Helena Davidson was a familiar sight to anyone who frequented the unassuming white clapboard building with a view of West Grand Traverse Bay. She was less than a month from her 94th birthday when she died last year, said Mikowski, who now runs the store with the help of her husband. With her home attached to the store, Davidson was able to work there until she was 91.

"Everybody loved my mom,” said Mikowski, who went to work in the store in 1963 and has been there ever since.

Mikowski said that the rock shop began when her mother, who had always loved collecting rocks, received a rock polisher from her husband as a Christmas gift. She began displaying some of her finished work in the front window of their home.

"People started taking an interest,” said Mikowski, and eventually the Davidsons decided to open a retail store.

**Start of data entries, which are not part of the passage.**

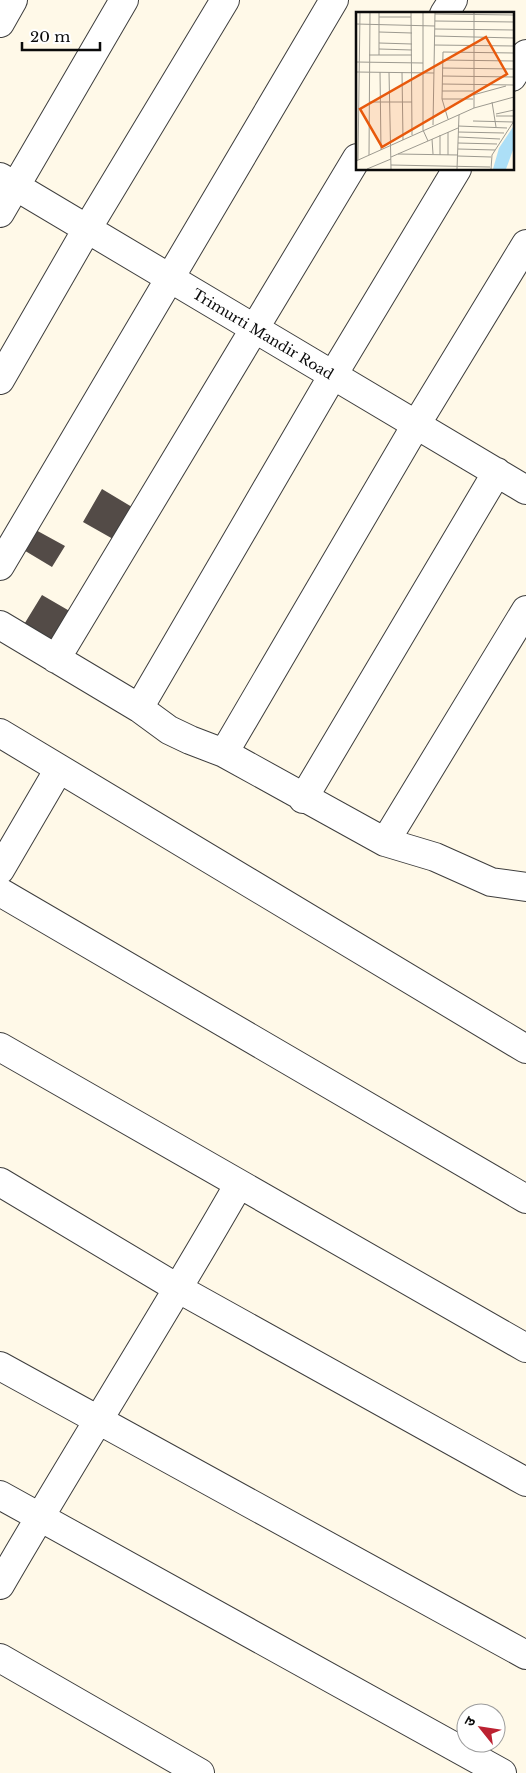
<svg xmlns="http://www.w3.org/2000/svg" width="526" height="1773" font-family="'Libre Baskerville','Noto Sans Devanagari',serif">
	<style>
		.building { fill: #534b47 }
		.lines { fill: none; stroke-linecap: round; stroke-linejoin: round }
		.minor-casing { stroke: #3e3e3e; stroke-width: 30 }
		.minor { stroke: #fff; stroke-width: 28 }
		.labels { text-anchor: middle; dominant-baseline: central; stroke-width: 5; stroke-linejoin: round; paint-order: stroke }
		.street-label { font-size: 14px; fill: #0b0b0b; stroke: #fff }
		.inset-road { fill: none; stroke: #9d9a90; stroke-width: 1 }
		.view { fill: #e8590c; fill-opacity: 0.15; stroke: #e8590c; stroke-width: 2.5 }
		.inset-edge { fill: none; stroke: #0b0b0b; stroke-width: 2.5 }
	</style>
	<rect width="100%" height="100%" fill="#fff9e8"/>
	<path class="building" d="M102,489L132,507L113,539L83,522Z
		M34,529L65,546L52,567L22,549Z
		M42,595L73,613L52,650L20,631Z"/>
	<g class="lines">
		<defs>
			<path id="minor" d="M444,14L453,0
				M0,23L13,0
				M512,77L526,54
				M0,177L526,490
				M0,213L124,0
				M0,380L87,229L225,0
				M0,566L334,0
				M0,625L139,708L169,730L190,740L224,753L385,842L435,857L491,882L526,887
				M56,659L357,158
				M139,708L333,375L457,169
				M0,733L526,1049
				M224,753L416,425L526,244
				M303,799L497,472
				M385,842L526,610
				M0,870L59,769
				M0,892L526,1199
				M0,1047L526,1348
				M0,1182L179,1289L526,1482
				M0,1366L526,1655
				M0,1495L502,1773
				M0,1585C78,1450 162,1319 239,1184
				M0,1658L200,1773"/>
		</defs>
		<use href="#minor" class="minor-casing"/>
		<use href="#minor" class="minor"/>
	</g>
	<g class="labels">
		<g class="street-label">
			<text transform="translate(263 334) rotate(31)">Trimurti Mandir Road</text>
		</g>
	</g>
	<g transform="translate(356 12)">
		<rect width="158" height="158" fill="#fff9e8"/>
		<path d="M157,115V138L150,157H137L143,136Z" fill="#acdff7"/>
		<path class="inset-road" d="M55,0L56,123M67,0V118L72,129M79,2L158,3M23,5H55M79,9L158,10M0,12L79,14M79,17L158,18M23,20L56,21M79,24L158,26M23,31L56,32M78,33L158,34M23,37L56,38M13,43H56M23,43V0M86,48L158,49M0,50L67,51M86,56L158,57M0,60L78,61M24,60L25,138M33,60L35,157M46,60L47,128M86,64L158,65M86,72L158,73M86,79H117M117,83L150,74M86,87H117M13,90H56M136,90L140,115M118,96V0M140,102L158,98M140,104H158M92,107L86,87L87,40L158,41M117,109L157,110M77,113L79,0M102,114L151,116M102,120L148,121M102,125L144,127M76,127L77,142M102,131L141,132M102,137L139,138M42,142L102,143M13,143L14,0M84,143V123M92,143V120M102,144L135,145M35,145L102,116M2,148L4,0M0,149L118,96L158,85M35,153L134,155M11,157L35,147M101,157L103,103M135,157L136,143L158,109"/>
		<path class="view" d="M130,25L151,62L26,135L4,97Z"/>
		<rect width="158" height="158" class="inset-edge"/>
	</g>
	<g transform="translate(481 1728) rotate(300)"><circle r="24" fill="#ffffff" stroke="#9d9d9d"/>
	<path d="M0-4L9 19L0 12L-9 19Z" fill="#bc2131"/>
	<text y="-8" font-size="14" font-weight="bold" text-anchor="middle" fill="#0b0b0b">उ</text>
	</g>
	<path d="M22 42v8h78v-8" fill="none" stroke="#0b0b0b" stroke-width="2.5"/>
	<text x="30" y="42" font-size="15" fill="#0b0b0b" stroke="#ffffff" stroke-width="4" paint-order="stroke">20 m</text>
</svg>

A year later, Donna became their first employee.

"I was pregnant with my first child and needed a job so they hired me,” she recalled.

Mikowski said she has never been "nuts” for rocks like some people, but loves and appreciates the beauty of the natural material she has been working with for more than half her life. Mikowski's father William, who polished many of the agates over the years, died in 1988 and Davidson and Mikowski continued to run the shop together.

Repeat customers know that the little rock shop has remained virtually unchanged over the years. A buzzer that is loud enough to be heard back in the house announces visitors. They are greeted by the same cheery aqua walls that are lined with shelves of polished Petoskey stones, beach stones, minerals, fossils and other goodies from Mother Nature's storehouse.

Small plastic deli containers hold a rainbow of polished minerals. In one of the glass display cases, specimen stones are displayed next to Davidson's hand-lettered labels that tell what the stone is and where it came from.

The tub of Petoskey stones and water that Mikowski's father kept out on the front sidewalk are gone, but there is still a pile of Petoskey stones on the sidewalk free for the taking. There's a hose next to them so you can spray them off and see the telltale honeycomb pattern of hexagons that makes them one-of-a-kind.

"Not much has changed here,” said Mikowski. "We're the same old, same old.”

Not only has the building remained the same, but the way the family conducts business has never wavered. They still base their business on trust, which means they'll send off the goods before they have payment.

"There's a couple from Texas who left their Petoskey stone with us and I'd polish it and send it and then they'd pay me,” she said.

If someone calls the couple at their Union Street home after hours, they will go and open up the store.

"It's not that big of a deal,” said Mikowski. "You know our customers have been pretty good to us, too.”

The Rock Shop is well known for its exceptional selection of Petoskey stones. Customers can buy them unpolished for as little as 50 cents or bring in their own, which Mikowski will polish for them.

Mikowski said she is especially busy in the summer polishing customers' special Petoskey stones. She gets them done as quickly as she can, though polishing the fossils is an involved process with many steps.

They also slice and cut the fossils into a variety of shapes for jewelry.

"My mom did a lot of the Petoskey cutting,” said Mikowski, who has found it difficult to find the time to cut them now that her mom is gone. Her mother was especially good at cutting the stones in the shape of Michigan, she said.

For many customers one of the most endearing memories was the smell of Davidson's lunch cooking when they stopped in.

"My mom would always cook her main meal at lunch time and people would come in and say 'Boy, it smells so good in here, what have you got cooking today?'” she laughed.

In fact, Mikowski said, customers have made the last 45 years so special. They come from around the world, she said, and many of them return year after year.

"We try to treat everyone nicely. We say hello when they walk in and answer our own phones. We do it all and we just do the best we can,” she said.

Because they didn't want to disappoint their repeat summer visitors this year, the rock shop won't close until late November or early December.